- Data to examine
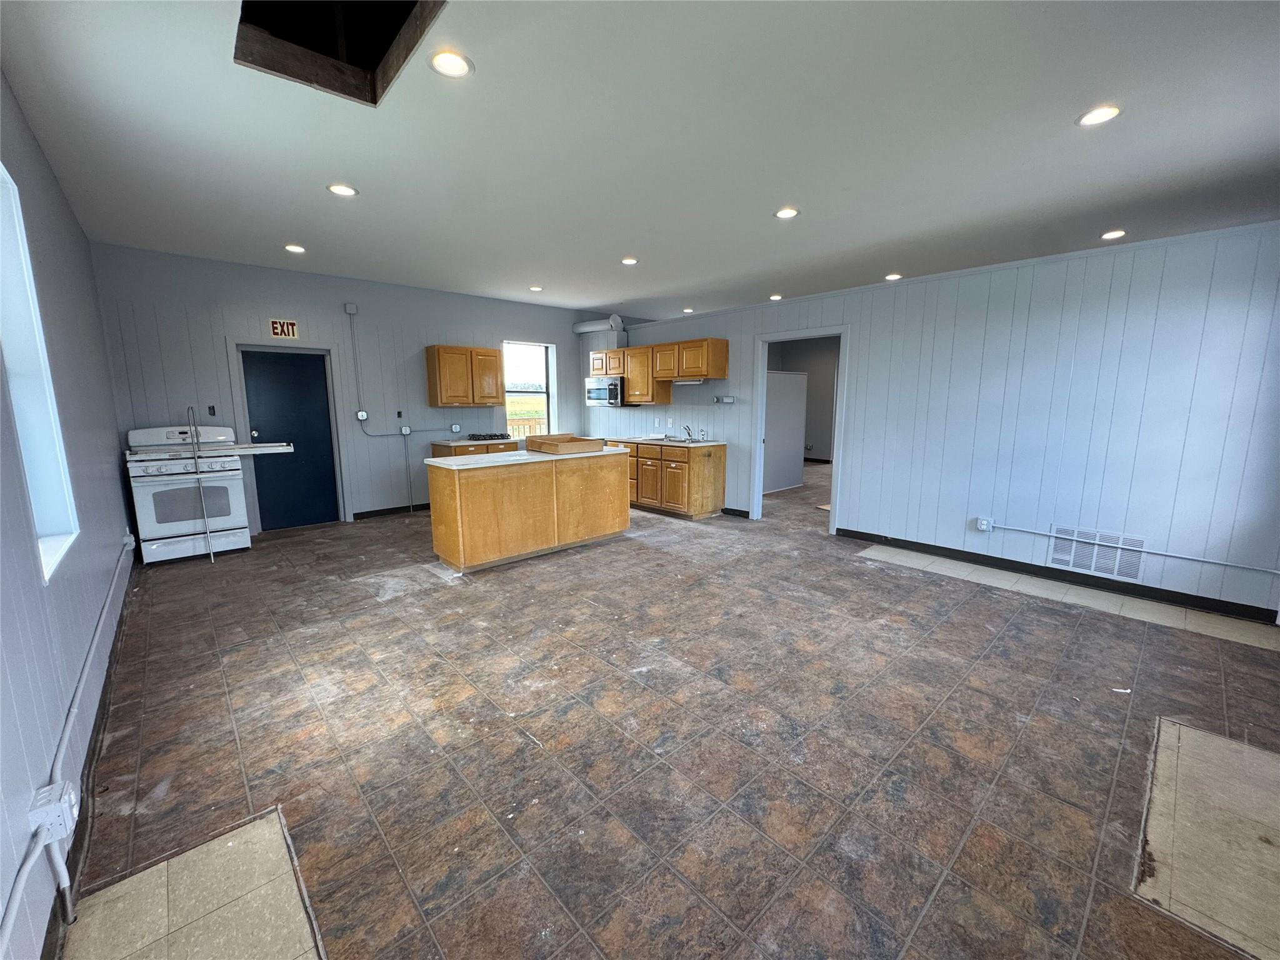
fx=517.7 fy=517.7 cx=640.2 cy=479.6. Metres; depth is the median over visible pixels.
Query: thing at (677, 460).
base cabinet
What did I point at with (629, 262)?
recessed light
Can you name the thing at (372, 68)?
ceiling opening
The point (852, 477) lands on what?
right wall
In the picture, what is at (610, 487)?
kitchen island
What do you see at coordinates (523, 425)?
wooden fence
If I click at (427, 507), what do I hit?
baseboard
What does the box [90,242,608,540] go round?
back wall
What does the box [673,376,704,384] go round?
under-cabinet light
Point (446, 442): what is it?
countertop
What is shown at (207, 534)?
metal rod
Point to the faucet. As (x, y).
(687, 429)
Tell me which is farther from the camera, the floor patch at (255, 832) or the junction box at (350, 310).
the junction box at (350, 310)
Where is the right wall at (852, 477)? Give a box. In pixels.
[584,220,1279,623]
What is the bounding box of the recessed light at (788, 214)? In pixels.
[773,206,799,218]
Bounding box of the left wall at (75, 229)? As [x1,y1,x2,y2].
[0,72,135,959]
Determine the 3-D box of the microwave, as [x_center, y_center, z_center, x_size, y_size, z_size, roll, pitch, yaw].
[-0.425,-1.249,7.341,0.466,0.403,0.723,-8,12,-42]
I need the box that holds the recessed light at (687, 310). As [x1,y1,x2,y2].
[681,306,694,313]
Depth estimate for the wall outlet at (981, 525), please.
4.46 m
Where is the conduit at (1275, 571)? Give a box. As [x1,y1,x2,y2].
[991,523,1279,574]
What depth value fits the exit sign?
5.59 m
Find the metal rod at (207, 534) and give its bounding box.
[185,407,216,561]
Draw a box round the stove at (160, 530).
[122,423,251,563]
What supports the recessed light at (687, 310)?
in the ceiling
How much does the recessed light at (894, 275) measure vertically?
0.015 m
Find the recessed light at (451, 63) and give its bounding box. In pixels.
[428,49,473,77]
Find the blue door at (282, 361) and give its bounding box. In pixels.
[238,348,340,530]
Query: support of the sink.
in the countertop at (640, 439)
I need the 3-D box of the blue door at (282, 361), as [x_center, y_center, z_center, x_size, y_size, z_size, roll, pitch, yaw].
[-3.878,-0.418,5.773,0.813,1.911,0.122,-8,12,-42]
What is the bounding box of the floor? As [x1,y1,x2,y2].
[57,465,1279,959]
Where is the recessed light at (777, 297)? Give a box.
[768,293,783,300]
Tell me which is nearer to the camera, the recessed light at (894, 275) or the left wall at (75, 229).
the left wall at (75, 229)
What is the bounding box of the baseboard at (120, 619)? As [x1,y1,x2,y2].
[44,561,138,959]
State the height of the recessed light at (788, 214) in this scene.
0.010 m
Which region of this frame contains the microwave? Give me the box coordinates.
[584,375,625,406]
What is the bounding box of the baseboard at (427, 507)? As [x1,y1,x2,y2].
[351,501,431,520]
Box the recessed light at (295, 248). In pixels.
[283,243,306,253]
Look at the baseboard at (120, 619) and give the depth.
1.89 m
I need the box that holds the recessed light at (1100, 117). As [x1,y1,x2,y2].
[1076,104,1121,126]
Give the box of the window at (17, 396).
[0,160,81,585]
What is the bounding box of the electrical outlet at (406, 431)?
[399,425,412,435]
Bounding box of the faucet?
[680,424,694,440]
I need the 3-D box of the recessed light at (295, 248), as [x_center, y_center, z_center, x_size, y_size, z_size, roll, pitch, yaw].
[-3.065,-2.048,4.590,0.175,0.014,0.178,-8,12,-42]
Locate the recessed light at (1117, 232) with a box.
[1100,228,1126,240]
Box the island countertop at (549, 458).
[425,445,633,469]
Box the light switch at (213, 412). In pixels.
[206,404,216,415]
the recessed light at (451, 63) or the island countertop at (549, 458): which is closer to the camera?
the recessed light at (451, 63)
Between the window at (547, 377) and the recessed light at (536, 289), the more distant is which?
the window at (547, 377)
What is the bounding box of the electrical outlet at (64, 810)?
[28,779,79,846]
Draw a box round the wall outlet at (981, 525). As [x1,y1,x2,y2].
[975,516,993,531]
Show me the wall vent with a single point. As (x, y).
(1093, 565)
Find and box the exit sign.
[268,318,299,338]
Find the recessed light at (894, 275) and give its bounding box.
[884,272,902,280]
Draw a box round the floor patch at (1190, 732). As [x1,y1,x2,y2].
[1134,715,1279,959]
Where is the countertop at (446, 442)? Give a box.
[429,435,520,446]
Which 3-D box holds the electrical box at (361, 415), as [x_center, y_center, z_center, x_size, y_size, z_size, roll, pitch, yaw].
[-3.241,-0.748,6.044,0.113,0.125,0.036,-8,12,-42]
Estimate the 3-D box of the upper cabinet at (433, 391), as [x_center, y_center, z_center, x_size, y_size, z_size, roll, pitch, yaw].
[-2.270,-1.346,6.751,0.884,0.740,0.352,-8,12,-42]
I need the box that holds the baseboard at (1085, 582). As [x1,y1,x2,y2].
[833,525,1279,624]
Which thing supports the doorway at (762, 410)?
in the right wall at (852, 477)
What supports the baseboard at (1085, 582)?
attached to the right wall at (852, 477)
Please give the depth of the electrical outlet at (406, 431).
6.37 m
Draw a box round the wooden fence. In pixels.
[507,417,547,438]
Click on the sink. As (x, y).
(671, 439)
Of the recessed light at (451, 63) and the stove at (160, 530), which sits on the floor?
the stove at (160, 530)
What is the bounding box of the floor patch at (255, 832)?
[62,808,321,959]
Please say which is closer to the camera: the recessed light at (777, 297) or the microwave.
the recessed light at (777, 297)
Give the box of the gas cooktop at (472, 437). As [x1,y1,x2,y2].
[465,431,512,441]
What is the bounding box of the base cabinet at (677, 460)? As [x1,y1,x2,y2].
[614,439,726,518]
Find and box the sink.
[651,435,703,443]
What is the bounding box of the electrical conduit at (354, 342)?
[348,313,451,438]
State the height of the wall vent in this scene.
0.326 m
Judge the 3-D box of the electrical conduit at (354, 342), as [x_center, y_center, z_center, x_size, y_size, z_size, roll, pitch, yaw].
[-2.879,-1.253,6.349,1.110,1.461,0.062,-8,12,-42]
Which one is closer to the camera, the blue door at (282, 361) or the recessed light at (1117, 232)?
the recessed light at (1117, 232)
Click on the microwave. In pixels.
(600, 391)
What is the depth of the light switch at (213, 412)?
5.26 m
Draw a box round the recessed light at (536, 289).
[528,284,543,291]
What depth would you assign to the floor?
2.21 m
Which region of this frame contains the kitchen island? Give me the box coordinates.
[425,448,631,571]
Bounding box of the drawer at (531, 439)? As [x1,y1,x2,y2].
[523,433,604,453]
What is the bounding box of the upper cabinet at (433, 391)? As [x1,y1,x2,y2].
[425,344,503,406]
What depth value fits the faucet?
6.66 m
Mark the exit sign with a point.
(287, 332)
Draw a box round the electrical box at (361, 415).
[355,409,369,421]
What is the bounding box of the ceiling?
[0,0,1279,322]
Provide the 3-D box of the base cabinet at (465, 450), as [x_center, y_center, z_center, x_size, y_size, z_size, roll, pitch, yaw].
[-2.163,-0.056,6.780,0.953,0.885,0.620,-8,12,-42]
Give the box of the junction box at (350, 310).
[344,301,358,314]
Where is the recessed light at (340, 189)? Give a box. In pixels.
[326,182,358,196]
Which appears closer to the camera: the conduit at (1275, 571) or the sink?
the conduit at (1275, 571)
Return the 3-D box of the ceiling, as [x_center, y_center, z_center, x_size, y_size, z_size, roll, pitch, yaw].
[0.697,-1.980,3.995,7.657,0.121,8.078,-8,12,-42]
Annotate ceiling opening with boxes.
[233,0,444,105]
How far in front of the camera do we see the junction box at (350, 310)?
5.84 m
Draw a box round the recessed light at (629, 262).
[620,256,638,265]
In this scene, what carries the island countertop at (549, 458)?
on the kitchen island
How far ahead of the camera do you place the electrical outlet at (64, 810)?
1.33 m
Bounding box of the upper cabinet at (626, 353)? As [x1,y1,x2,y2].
[588,336,727,405]
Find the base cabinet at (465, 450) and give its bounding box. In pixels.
[430,439,518,458]
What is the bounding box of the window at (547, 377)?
[501,339,554,437]
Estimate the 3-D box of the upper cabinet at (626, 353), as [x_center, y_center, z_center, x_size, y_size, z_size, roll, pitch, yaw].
[0.149,-1.454,7.136,0.361,0.755,2.321,-8,12,-42]
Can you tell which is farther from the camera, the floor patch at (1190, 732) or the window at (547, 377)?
the window at (547, 377)
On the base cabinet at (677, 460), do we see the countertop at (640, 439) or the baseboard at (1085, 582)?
the countertop at (640, 439)
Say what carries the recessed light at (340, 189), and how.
in the ceiling
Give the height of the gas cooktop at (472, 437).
0.058 m
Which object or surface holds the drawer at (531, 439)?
on the island countertop at (549, 458)
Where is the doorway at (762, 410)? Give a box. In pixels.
[751,325,851,533]
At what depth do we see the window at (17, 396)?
2.15 m
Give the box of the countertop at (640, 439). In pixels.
[601,434,726,446]
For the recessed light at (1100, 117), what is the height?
0.010 m
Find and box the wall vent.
[1048,524,1146,581]
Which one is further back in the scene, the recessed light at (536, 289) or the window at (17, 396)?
the recessed light at (536, 289)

- Work order
Find "Which one is further" in the entries above, then repeat its line and all lines after it exactly, down to the last line.

- Solution below
Which one is further back in the scene, the recessed light at (536, 289) or the window at (17, 396)?
the recessed light at (536, 289)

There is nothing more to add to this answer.